Благополучно позавтракав, Алексей Алексеевич брал итальянскую скрипку, доставшуюся ему в наследство от дедушки-концертмейстера, запирался в дальней комнате их огромной квартиры и начинал заниматься. Все в доме знали, что ему нужно многое сделать, и он сам это хорошо знал, — поэтому тщательно натирал канифолью смычок, ставил на высокий пюпитр ноты и замечал время, обещая себе прозаниматься ровно пять часов. Ровно пять и ни минутой меньше. Тогда он — сделает. В нем есть эта решимость сделать, и он — сделает. Возьмет в руки смычок, поднимет к подбородку скрипку и сделает то, что от него ждут. Ждут соседи по дому, педагоги консерватории, старушка мама, умерший дедушка-концертмейстер, портрет которого висит на стене, и отец, живущий на другой улице, в другом доме, с другой семьей. Сделает во что бы то ни стало. Сделает, сделает, сделает.

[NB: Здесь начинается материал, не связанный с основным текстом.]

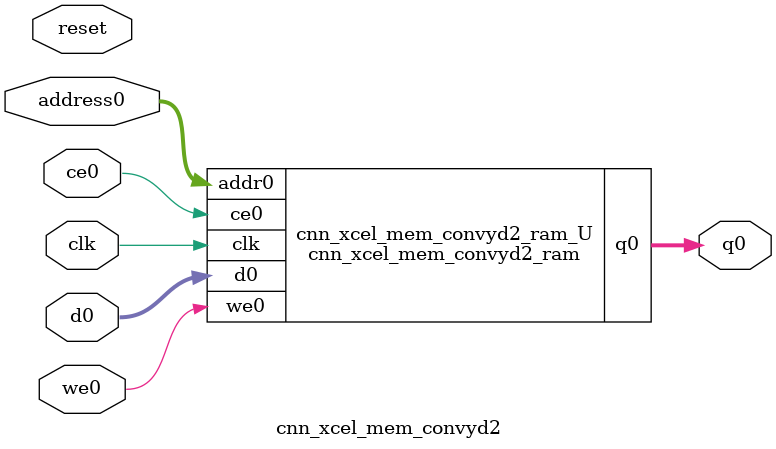
<source format=v>

`timescale 1 ns / 1 ps
module cnn_xcel_mem_convyd2_ram (addr0, ce0, d0, we0, q0,  clk);

parameter DWIDTH = 14;
parameter AWIDTH = 10;
parameter MEM_SIZE = 576;

input[AWIDTH-1:0] addr0;
input ce0;
input[DWIDTH-1:0] d0;
input we0;
output reg[DWIDTH-1:0] q0;
input clk;

(* ram_style = "block" *)reg [DWIDTH-1:0] ram[0:MEM_SIZE-1];




always @(posedge clk)  
begin 
    if (ce0) 
    begin
        if (we0) 
        begin 
            ram[addr0] <= d0; 
            q0 <= d0;
        end 
        else 
            q0 <= ram[addr0];
    end
end


endmodule


`timescale 1 ns / 1 ps
module cnn_xcel_mem_convyd2(
    reset,
    clk,
    address0,
    ce0,
    we0,
    d0,
    q0);

parameter DataWidth = 32'd14;
parameter AddressRange = 32'd576;
parameter AddressWidth = 32'd10;
input reset;
input clk;
input[AddressWidth - 1:0] address0;
input ce0;
input we0;
input[DataWidth - 1:0] d0;
output[DataWidth - 1:0] q0;



cnn_xcel_mem_convyd2_ram cnn_xcel_mem_convyd2_ram_U(
    .clk( clk ),
    .addr0( address0 ),
    .ce0( ce0 ),
    .d0( d0 ),
    .we0( we0 ),
    .q0( q0 ));

endmodule


</source>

Так говорил он себе всякий раз, запираясь в комнате, но овальная головка ключа, торчащего из двери, вызывала в нем тоску, и комната казалась невыносимо одинокой, потому что в ней не было музыки. Была итальянская скрипка, был высокий пюпитр, были раскрытые ноты, но музыки не было, и, тщетно стараясь заставить ее появиться, Алексей Алексеевич начинал понимать, что ничего не сделает. Это чувство несделанного, поначалу такое легкое и беззаботное (еще успею!), тяготило его все сильнее и вскоре превратилось в настоящую болезнь, настолько неотделимую от него, что он шутливо именовал ее болезнью Васькова. «Алексей Алексеевич Васьков был человеком, который не сделал», — с удовольствием повторял он фразу, словно бы начинавшую некий воображаемый рассказ о его жизни, но и рассказа-то сочинить не умел, потому что все несделанное прежде мучило, как невозвращенные долги.